* **本文抜粋**:

少子化対策「支援金」 負担増を真正面から語れ(2024年3月6日『福井新聞』-「論説」)

 公的医療保険と併せて徴収する「子ども・子育て支援金」の創設を柱として、国会に提出された少子化対策関連法案。支援金は2026年4月に創設した上で、28年度には1人当たり月平均500円弱を徴収し、年最大3兆6千億円となる財源のうち1兆円を賄うとしている。

 岸田文雄首相は、賃上げと社会保障の歳出改革で社会保険料の伸びを抑え、その範囲内で支援金を徴収するから「実質的な追加負担は生じさせない」との答弁を繰り返している。国の財政と各家庭の財布の中身を一緒にするような議論だし医療・介護従事者の賃上げに伴う保険料上昇分は負担増に入れないという。これで「負担増なし」と言われても国民は納得しない。

 実際の負担額は加入する医療保険や経済的能力などで変わり、政府は月千円超のケースもあり得ると認めている。ならば、ケースごとの具体的負担額を示し説明を尽くすべきだ。そもそも支援金を医療保険を含む社会保険料として徴収すること自体に違和感が残る。病気やけが、老いなど誰もがいずれ直面するリスクへの見返りがあり、負担への合意が得られやすいのが社会保険料の特徴だ。

 子育て支援金はどうか。少子化が止まれば年金、医療など社会保険の支え手が増え、誰もが恩恵を受けることを根拠に、政府は全世代で子育てを支える社会保険と位置付けたようだ。しかし、子育てを終えた世帯や子どものいない世帯には保険料負担に対する直接の見返りはない。主に現役世代が負担するという難点もある。少子化対策目的税として徴収する方が分かりやすいとの声が上がるのも当然だろう。

* **問題 A**:
少子化対策の支援金をめぐる論説によると、2028年度に徴収される支援金は1人当たり月平均いくらとされていますか。
* **問題 B**:
少子化対策の支援金をめぐる論説のうち、「少子化対策「支援金」 負担増」から「すいのが社会保険料の特徴だ。」までを一字一句そのまま書き写してください。
* **問題 C**:
少子化対策の支援金をめぐる論説を、最後の文の次から引き継いで書き進めてください。
データの各行は、この論説とは別の出典から採ったものです。

* **提供データ**:
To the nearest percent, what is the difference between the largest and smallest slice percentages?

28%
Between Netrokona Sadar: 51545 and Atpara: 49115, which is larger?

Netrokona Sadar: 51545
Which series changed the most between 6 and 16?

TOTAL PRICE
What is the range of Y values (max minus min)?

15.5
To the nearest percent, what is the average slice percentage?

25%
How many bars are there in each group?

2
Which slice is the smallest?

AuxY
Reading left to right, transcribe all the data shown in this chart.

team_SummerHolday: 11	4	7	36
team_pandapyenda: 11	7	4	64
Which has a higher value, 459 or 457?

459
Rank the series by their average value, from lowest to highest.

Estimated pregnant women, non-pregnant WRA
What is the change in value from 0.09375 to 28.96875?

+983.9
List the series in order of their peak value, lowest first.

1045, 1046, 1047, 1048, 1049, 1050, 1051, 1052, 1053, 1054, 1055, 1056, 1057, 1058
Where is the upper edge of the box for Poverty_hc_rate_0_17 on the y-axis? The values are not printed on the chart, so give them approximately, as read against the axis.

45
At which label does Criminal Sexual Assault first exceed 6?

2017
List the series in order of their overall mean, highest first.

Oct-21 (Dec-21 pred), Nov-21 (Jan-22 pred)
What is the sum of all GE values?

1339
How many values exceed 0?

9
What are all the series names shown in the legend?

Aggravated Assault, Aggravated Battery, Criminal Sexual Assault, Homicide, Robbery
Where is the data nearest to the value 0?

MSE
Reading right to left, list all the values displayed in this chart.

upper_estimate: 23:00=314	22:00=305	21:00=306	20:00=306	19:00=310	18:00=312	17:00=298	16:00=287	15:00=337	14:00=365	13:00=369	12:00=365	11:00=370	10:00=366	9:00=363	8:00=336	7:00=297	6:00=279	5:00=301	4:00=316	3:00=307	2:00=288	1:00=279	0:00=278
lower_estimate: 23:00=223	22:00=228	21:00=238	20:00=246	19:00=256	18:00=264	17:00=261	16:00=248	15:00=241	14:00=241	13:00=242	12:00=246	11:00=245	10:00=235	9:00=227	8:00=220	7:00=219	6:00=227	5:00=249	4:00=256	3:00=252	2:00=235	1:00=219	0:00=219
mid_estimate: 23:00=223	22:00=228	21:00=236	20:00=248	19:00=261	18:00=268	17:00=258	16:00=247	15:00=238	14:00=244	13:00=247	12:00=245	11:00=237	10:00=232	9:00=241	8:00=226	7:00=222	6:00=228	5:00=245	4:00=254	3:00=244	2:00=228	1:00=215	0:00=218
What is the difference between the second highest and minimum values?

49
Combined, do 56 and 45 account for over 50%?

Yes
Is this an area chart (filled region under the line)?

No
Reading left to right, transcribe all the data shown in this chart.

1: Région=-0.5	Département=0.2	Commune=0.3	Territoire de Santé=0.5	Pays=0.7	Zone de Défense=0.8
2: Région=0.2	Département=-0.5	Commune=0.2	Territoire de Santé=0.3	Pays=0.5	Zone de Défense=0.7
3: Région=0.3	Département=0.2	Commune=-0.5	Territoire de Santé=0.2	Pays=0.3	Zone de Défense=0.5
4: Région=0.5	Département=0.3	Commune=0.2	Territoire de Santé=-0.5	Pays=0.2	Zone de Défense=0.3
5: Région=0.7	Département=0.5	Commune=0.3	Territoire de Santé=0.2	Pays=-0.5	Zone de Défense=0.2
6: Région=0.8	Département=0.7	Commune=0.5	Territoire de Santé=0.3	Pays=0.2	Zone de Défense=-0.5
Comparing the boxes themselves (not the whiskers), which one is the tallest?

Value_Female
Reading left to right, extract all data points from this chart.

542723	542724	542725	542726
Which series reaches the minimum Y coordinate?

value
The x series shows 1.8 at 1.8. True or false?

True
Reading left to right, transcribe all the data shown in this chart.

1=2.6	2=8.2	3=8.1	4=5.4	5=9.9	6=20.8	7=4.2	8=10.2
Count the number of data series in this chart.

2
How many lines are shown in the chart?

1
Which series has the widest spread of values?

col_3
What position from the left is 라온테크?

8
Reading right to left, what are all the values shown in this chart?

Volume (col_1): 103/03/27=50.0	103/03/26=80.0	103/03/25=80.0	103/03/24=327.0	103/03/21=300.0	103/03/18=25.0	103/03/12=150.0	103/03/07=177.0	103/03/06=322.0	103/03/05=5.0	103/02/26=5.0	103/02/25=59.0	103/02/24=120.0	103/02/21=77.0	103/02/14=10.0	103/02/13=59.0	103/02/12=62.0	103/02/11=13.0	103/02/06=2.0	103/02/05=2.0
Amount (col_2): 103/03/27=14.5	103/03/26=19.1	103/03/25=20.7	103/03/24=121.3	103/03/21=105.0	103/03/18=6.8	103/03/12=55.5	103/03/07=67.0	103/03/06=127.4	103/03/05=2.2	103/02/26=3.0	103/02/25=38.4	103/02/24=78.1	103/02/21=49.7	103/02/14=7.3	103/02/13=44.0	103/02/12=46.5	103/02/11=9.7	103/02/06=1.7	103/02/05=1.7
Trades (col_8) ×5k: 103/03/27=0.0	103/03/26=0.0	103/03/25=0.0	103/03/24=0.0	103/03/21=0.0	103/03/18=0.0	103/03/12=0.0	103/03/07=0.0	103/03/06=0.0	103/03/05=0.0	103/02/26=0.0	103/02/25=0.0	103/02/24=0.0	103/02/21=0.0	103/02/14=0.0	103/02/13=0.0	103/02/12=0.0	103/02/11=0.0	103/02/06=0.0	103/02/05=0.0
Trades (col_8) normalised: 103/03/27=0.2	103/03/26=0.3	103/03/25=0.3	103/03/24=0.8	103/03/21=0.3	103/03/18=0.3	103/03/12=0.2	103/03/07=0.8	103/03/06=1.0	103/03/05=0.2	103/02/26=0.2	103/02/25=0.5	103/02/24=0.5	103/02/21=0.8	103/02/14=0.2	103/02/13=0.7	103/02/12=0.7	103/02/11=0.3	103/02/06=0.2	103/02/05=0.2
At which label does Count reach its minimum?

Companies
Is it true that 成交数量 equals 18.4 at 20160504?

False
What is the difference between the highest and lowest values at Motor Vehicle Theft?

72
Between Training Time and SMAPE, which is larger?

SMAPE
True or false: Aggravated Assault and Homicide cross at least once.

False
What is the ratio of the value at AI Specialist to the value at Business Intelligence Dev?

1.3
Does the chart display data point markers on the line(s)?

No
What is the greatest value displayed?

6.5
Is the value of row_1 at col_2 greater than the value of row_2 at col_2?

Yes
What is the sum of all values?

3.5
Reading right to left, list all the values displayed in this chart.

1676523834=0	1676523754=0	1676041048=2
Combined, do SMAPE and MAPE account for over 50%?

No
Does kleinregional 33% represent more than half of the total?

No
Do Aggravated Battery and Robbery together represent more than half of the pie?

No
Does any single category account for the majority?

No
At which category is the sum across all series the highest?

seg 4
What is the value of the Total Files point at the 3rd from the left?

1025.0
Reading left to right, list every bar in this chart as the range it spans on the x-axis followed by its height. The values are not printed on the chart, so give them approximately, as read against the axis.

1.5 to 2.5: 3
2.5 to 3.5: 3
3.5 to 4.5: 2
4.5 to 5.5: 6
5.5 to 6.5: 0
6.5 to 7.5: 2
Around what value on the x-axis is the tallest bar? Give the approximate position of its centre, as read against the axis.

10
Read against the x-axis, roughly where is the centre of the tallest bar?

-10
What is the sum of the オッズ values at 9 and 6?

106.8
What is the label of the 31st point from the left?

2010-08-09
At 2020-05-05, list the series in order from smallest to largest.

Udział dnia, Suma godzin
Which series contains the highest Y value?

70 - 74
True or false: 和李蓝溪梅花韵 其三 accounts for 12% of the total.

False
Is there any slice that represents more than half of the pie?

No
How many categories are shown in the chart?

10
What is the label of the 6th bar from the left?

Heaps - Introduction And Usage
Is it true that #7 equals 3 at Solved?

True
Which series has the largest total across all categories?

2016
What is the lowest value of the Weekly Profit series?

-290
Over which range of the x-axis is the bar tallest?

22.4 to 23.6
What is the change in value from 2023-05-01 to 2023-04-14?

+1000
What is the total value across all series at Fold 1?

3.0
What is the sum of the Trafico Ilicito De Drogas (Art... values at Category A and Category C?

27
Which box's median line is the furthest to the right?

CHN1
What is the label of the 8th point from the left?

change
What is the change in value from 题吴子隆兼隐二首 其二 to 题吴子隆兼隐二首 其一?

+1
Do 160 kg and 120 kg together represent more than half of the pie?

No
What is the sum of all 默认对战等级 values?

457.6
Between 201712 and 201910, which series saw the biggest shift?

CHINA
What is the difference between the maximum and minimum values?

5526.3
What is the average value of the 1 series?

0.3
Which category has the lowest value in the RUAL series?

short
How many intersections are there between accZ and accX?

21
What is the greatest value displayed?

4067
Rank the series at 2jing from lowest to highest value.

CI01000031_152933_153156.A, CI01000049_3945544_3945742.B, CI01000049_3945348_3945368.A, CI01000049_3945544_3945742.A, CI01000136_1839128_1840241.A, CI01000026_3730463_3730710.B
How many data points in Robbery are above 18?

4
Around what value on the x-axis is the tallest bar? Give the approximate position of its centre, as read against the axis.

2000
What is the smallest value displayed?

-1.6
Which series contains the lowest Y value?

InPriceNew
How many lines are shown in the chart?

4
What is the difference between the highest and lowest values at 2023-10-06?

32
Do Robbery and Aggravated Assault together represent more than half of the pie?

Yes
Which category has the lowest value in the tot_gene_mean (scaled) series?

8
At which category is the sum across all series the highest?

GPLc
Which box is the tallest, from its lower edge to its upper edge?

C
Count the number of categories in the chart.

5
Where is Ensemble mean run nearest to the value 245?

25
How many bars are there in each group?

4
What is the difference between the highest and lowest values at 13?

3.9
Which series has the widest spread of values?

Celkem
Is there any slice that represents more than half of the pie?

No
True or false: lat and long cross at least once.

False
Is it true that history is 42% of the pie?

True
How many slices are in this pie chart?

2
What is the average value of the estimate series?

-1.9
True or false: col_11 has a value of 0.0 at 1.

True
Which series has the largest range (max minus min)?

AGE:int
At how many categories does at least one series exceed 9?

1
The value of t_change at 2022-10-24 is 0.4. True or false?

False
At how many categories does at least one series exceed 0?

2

* **解答 A**:
月平均500円弱です。

* **解答 B**:
少子化対策「支援金」 負担増を真正面から語れ(2024年3月6日『福井新聞』-「論説」)

 公的医療保険と併せて徴収する「子ども・子育て支援金」の創設を柱として、国会に提出された少子化対策関連法案。支援金は2026年4月に創設した上で、28年度には1人当たり月平均500円弱を徴収し、年最大3兆6千億円となる財源のうち1兆円を賄うとしている。

 岸田文雄首相は、賃上げと社会保障の歳出改革で社会保険料の伸びを抑え、その範囲内で支援金を徴収するから「実質的な追加負担は生じさせない」との答弁を繰り返している。国の財政と各家庭の財布の中身を一緒にするような議論だし医療・介護従事者の賃上げに伴う保険料上昇分は負担増に入れないという。これで「負担増なし」と言われても国民は納得しない。

 実際の負担額は加入する医療保険や経済的能力などで変わり、政府は月千円超のケースもあり得ると認めている。ならば、ケースごとの具体的負担額を示し説明を尽くすべきだ。そもそも支援金を医療保険を含む社会保険料として徴収すること自体に違和感が残る。病気やけが、老いなど誰もがいずれ直面するリスクへの見返りがあり、負担への合意が得られやすいのが社会保険料の特徴だ。

* **解答 C**:
 23年に生まれた外国人を含む赤ちゃんの数は過去最少の75万8631人になった。福井県の出生数も過去最少の4823人で初めて5千人を下回った。将来推計人口で、76万人を割るのは35年と想定していたが実際は12年早まった形だ。支持率低迷にあえぐ岸田政権は防衛増税などの課題も抱え、負担増や増税はタブーであり、支援金で押し切りたいのが本音だろう。だが、危機的状況を訴え、税制を含め負担増を真正面から語る方が国民の理解を得られるのではないか。

 歳出面に関しても、児童手当拡充など子育て世帯への給付が中心であり、少子化の最大要因である未婚・晩婚化に手を打つべきだ。23年の婚姻数は90年ぶりに50万組を割り、これが出生数減につながっていることは明らかであり、若者世代の雇用・所得の底上げや非正規の正社員化、最低賃金の大幅アップなどにも注力すべきだ。でなければ少子化を止めるラストチャンスを逃しかねない。